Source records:
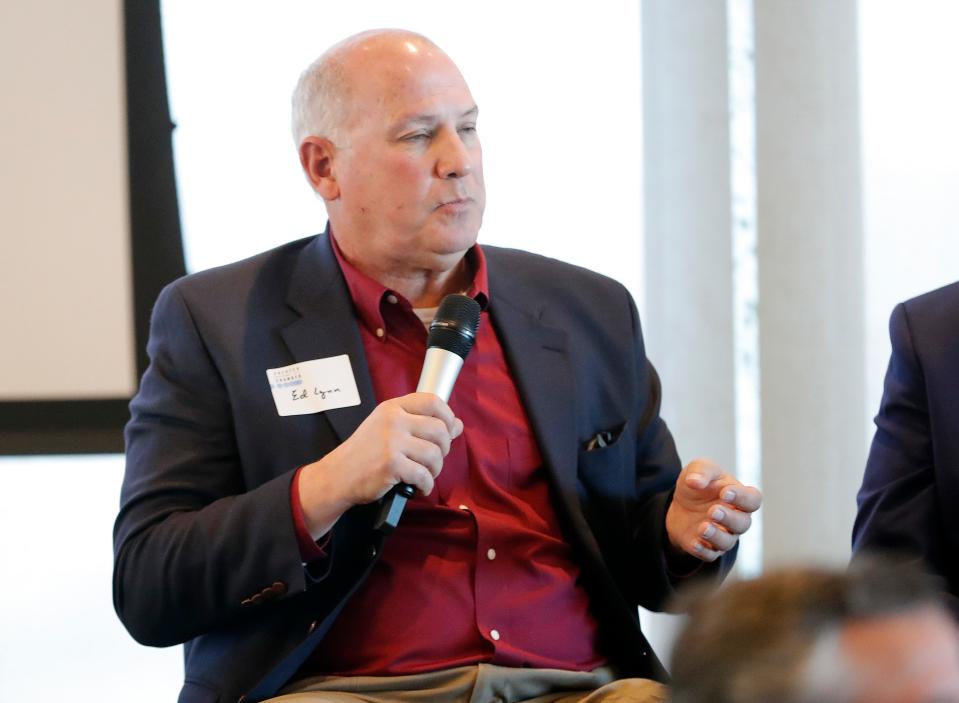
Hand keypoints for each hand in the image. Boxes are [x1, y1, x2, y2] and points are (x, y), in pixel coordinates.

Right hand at [297, 392, 462, 538]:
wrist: (337, 476)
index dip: (447, 416)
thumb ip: (421, 423)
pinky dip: (426, 486)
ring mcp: (392, 442)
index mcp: (393, 407)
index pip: (432, 401)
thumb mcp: (389, 428)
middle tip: (432, 460)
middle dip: (443, 449)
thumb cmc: (365, 453)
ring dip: (435, 470)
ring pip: (435, 454)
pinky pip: (424, 475)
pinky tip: (418, 488)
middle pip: (440, 430)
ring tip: (424, 475)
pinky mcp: (391, 465)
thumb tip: (457, 425)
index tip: (448, 431)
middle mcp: (393, 420)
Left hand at [665, 458, 761, 561]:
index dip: (742, 498)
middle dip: (729, 518)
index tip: (724, 493)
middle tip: (712, 511)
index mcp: (740, 497)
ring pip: (727, 542)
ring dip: (716, 536)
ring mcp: (723, 535)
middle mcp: (736, 519)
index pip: (752, 500)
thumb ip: (701, 471)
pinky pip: (710, 554)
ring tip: (703, 527)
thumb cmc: (699, 484)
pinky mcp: (708, 547)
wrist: (680, 504)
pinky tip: (694, 542)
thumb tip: (695, 481)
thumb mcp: (699, 468)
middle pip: (742, 524)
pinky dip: (703, 550)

> **INSTRUCTIONS FOR THE TASK**: Look for the line that contains "thumb mcp: (389, 428)" in the entries above. Set it down, along with all later lines, exactly as written.

> **TASK RESPONSE**:
thumb mcp: (389, 428)
middle tip: (432, 460)
middle dip: (443, 449)
thumb cmc: (365, 453)
ring dip: (435, 470)
ring pip: (435, 454)
pinky pip: (424, 475)
pinky tip: (418, 488)
middle pip: (440, 430)
ring tip: (424, 475)
pinky mcp: (391, 465)
thumb tip: (457, 425)
index tip: (448, 431)
middle mcp: (393, 420)
Left hand at [665, 458, 761, 561]:
index dip: (742, 498)
middle dip: (729, 518)
index tip: (724, 493)
middle tip: (712, 511)
index mcp: (740, 497)
ring pip: (727, 542)
ring dip: (716, 536)
ring mcp: (723, 535)
middle mcp: (736, 519)
index pip: (752, 500)
thumb ip: (701, 471)
pinky pip: (710, 554)
ring tip: (703, 527)
thumb cmc: (699, 484)
pinky mcp: (708, 547)
wrist: (680, 504)
pinky tip: (694, 542)
thumb tip: (695, 481)
thumb mcp: (699, 468)
middle pip: (742, 524)
pinky dip: (703, 550)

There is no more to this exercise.